** Records shown **
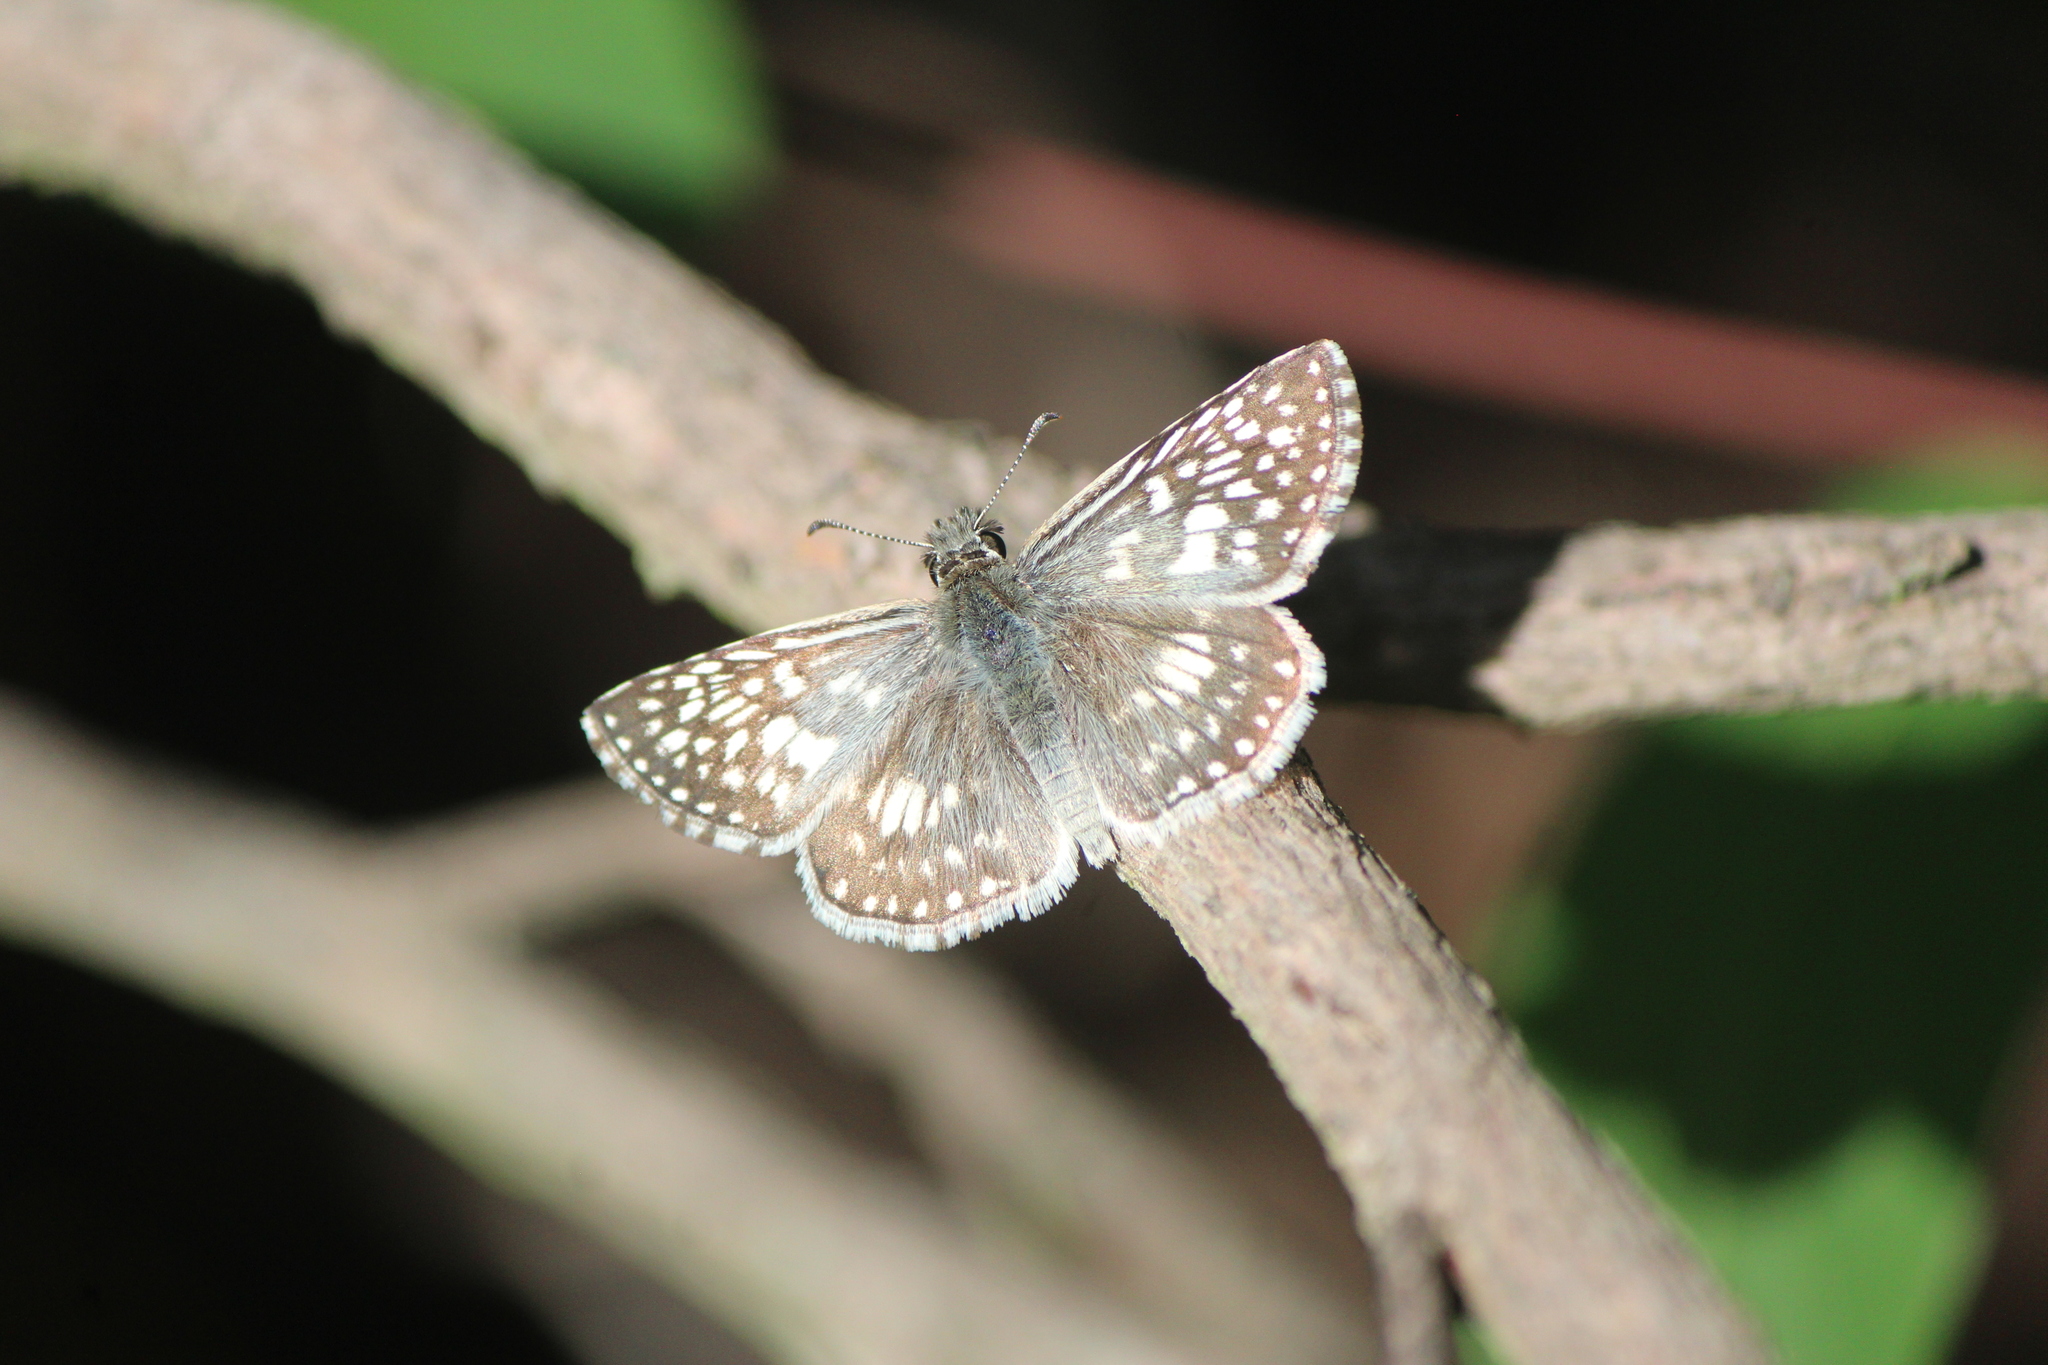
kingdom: Animalia
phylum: Arthropoda
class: Insecta
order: Lepidoptera
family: Hesperiidae
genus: Burnsius
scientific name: Burnsius philetas
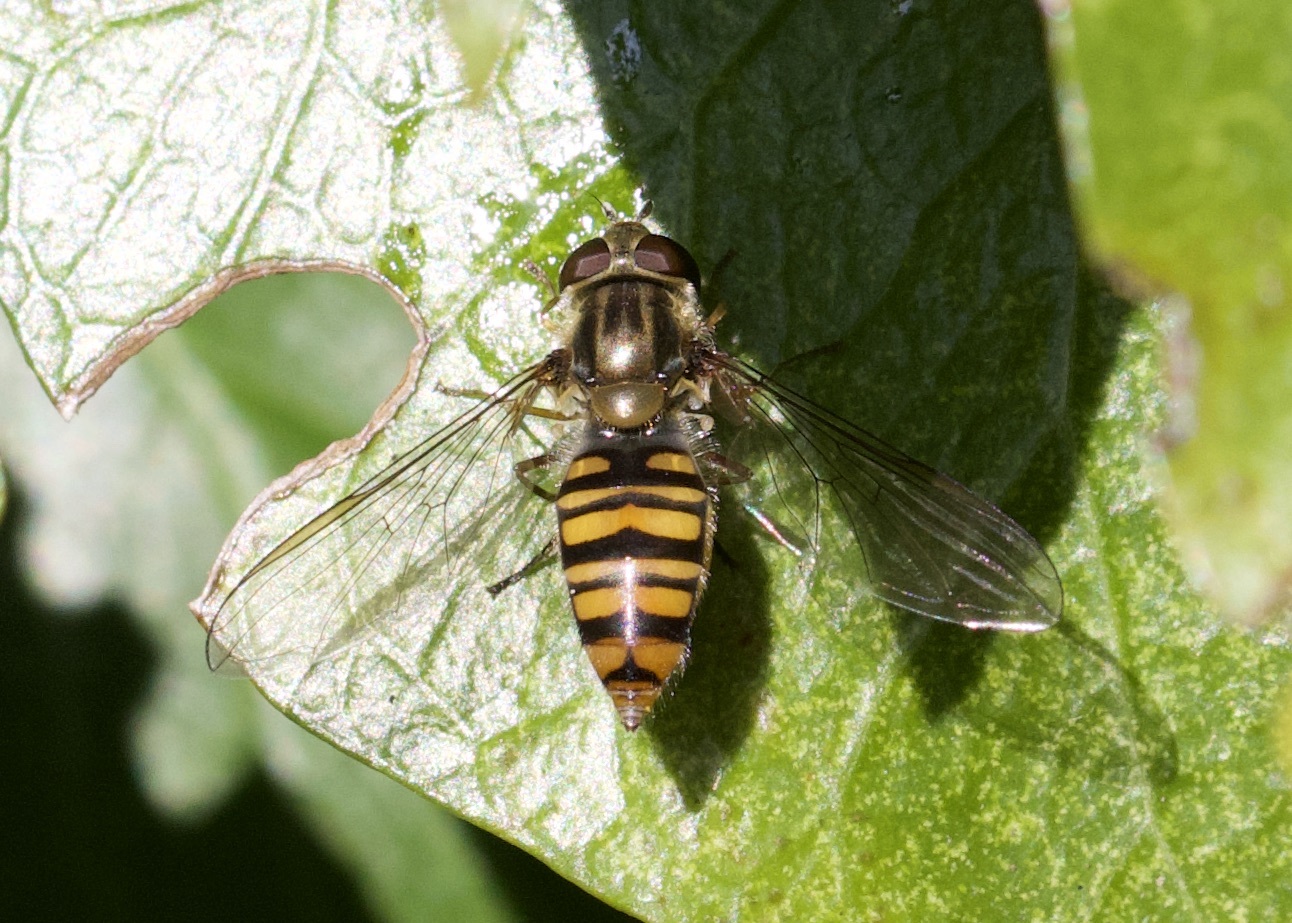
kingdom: Animalia
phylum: Arthropoda
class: Insecta
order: Diptera
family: Syrphidae
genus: Episyrphus
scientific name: Episyrphus balteatus
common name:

** To do **
Retype every one of the lines above without changing anything, and leave the pictures out of your answer.

** Result of the exercise **
kingdom: Animalia
phylum: Arthropoda
class: Insecta
order: Lepidoptera
family: Hesperiidae
genus: Burnsius
scientific name: Burnsius philetas
kingdom: Animalia
phylum: Arthropoda
class: Insecta
order: Diptera
family: Syrphidae
genus: Episyrphus
scientific name: Episyrphus balteatus
common name:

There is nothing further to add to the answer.